I write a lot of PowerShell scripts where I need to access different kinds of services, servers and databases. Often these scripts needs to run on schedules in the background and so on.
Instead of having cleartext passwords scattered throughout the scriptfile I like to store a securestring version of the password in the script.
Normally you would build a credential object using something like this
$username = "domain\admin" $password = "password" | ConvertTo-SecureString -AsPlainText -Force $cred = New-Object -typename System.Management.Automation.PSCredential -argumentlist $username, $password
That means that anyone who can open and read the scriptfile, will know what the password for the account in question is. Which is VERY BAD.
It would be better if we could create the SecureString from the content of itself (does that make sense?)

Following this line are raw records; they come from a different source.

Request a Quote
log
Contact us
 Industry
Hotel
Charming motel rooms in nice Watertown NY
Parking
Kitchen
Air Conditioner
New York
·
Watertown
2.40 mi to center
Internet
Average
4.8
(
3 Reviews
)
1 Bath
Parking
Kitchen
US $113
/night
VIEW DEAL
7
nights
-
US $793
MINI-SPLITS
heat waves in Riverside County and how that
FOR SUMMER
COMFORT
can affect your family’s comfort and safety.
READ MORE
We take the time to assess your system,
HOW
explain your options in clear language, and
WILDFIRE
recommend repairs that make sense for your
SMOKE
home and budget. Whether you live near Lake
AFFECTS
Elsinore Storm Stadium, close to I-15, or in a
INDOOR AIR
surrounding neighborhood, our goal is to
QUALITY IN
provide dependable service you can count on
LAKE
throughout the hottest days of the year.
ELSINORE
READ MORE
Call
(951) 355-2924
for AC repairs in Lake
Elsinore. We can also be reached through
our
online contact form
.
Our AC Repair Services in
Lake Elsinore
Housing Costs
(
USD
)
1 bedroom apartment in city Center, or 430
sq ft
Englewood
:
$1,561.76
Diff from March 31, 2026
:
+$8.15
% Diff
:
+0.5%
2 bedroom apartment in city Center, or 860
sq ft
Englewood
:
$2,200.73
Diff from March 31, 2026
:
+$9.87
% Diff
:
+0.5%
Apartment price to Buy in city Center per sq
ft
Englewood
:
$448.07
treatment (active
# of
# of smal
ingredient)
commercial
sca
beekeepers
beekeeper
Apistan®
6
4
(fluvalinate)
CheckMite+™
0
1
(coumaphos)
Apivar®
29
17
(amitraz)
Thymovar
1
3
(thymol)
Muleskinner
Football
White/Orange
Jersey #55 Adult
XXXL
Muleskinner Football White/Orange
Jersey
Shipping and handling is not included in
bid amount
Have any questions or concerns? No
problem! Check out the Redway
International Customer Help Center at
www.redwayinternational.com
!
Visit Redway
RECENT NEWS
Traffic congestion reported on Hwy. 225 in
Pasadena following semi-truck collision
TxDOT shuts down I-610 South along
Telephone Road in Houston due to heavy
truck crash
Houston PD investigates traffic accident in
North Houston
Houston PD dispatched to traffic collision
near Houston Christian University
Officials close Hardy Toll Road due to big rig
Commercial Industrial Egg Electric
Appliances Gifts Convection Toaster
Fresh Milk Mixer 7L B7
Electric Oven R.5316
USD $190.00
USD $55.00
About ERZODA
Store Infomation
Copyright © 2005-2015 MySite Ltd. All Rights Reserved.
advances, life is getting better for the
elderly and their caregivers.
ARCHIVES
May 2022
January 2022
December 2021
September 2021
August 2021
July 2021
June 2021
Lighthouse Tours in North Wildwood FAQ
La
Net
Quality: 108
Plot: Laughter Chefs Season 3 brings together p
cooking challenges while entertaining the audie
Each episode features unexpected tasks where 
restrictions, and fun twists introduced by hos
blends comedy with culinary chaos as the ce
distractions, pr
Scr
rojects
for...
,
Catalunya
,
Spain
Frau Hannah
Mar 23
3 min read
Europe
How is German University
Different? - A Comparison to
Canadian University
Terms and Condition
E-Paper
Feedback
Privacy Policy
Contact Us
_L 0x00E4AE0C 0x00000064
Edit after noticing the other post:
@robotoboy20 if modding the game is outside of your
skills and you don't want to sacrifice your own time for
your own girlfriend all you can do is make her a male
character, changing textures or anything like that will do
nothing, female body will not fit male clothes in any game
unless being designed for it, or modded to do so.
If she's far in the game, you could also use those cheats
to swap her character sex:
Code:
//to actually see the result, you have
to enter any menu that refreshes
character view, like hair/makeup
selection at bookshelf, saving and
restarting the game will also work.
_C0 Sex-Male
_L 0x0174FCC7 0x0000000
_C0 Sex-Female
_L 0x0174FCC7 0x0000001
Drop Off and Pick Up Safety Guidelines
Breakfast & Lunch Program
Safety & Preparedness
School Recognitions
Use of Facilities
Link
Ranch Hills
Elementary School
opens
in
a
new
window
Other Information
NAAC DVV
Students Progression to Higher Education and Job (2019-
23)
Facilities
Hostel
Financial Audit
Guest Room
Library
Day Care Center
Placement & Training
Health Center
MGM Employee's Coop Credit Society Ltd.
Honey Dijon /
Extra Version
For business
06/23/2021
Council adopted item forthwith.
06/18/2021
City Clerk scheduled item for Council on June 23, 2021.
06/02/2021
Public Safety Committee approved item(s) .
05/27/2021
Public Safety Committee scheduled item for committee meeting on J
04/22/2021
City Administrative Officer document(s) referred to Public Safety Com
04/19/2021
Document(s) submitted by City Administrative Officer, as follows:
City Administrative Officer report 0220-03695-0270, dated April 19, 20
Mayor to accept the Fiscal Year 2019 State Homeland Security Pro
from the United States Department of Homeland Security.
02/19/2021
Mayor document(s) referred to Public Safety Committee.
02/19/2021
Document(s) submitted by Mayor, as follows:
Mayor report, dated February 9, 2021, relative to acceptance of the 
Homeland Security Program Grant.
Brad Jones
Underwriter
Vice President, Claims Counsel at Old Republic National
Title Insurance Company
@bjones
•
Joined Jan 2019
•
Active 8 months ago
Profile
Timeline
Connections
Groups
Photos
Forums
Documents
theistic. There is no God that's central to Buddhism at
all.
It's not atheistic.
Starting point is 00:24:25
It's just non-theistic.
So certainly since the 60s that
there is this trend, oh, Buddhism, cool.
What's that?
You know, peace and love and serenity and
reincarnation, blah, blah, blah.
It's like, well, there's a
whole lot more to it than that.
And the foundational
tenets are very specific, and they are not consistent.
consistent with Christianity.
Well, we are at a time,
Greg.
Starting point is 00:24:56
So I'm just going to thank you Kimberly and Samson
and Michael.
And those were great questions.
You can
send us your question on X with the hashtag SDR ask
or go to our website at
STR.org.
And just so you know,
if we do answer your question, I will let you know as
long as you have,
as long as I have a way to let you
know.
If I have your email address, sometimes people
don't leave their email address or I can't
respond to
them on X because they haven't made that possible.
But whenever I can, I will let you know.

It turns out that you can in fact output the content of a securestring to a string using ConvertFrom-SecureString
"password" | ConvertTo-SecureString -AsPlainText -Force | ConvertFrom-SecureString
The output is luckily not the unencrypted password we entered, it is a string containing the encrypted version of the password.
01000000d08c9ddf0115d1118c7a00c04fc297eb01000000b9fe0ca15a2ffb4a9e172d76a87afae40000000002000000000003660000c000000010000000875 eab73cc326c4acb70b609f170da6d0000000004800000a0000000100000001efe13d29355bea97995960f306c0009180000005a906fee5e408ccf685bbc56dd 1c3e3c91472d168c17d38a140000008bf9a9f060d1c46d1d96441d2080218ff0ada1a6
So in order to use this information as a password we need to reverse the process.
First we need to store the encrypted string in a variable
$password = "01000000d08c9ddf0115d1118c7a00c04fc297eb01000000b9fe0ca15a2ffb4a9e172d76a87afae40000000002000000000003660000c000000010000000875eab73cc326c4acb70b609f170da6d0000000004800000a0000000100000001efe13d29355bea97995960f306c0009180000005a906fee5e408ccf685bbc56dd1c3e3c91472d168c17d38a140000008bf9a9f060d1c46d1d96441d2080218ff0ada1a6"
The next step is to create the credentials object
$cred = New-Object -TypeName System.Management.Automation.PSCredential -argumentlist $username,($password | ConvertTo-SecureString)
As you can see the magic stuff happens when you pipe the $password variable through ConvertTo-SecureString
So far I have not yet come up with a way the decrypt the encrypted string back to a readable value.
And the cool part is that it works everywhere you use –credentials (or at least for all the things I have tried so far)
If you prefer to store the password in an external file or a registry key you can that.
$password = Get-Content password.txt
To write the securestring directly to the file you can use this
read-host -AsSecureString | ConvertFrom-SecureString | Out-File password.txt
WARNING: This method will not prevent others from using the password, but at least its not in cleartext anymore.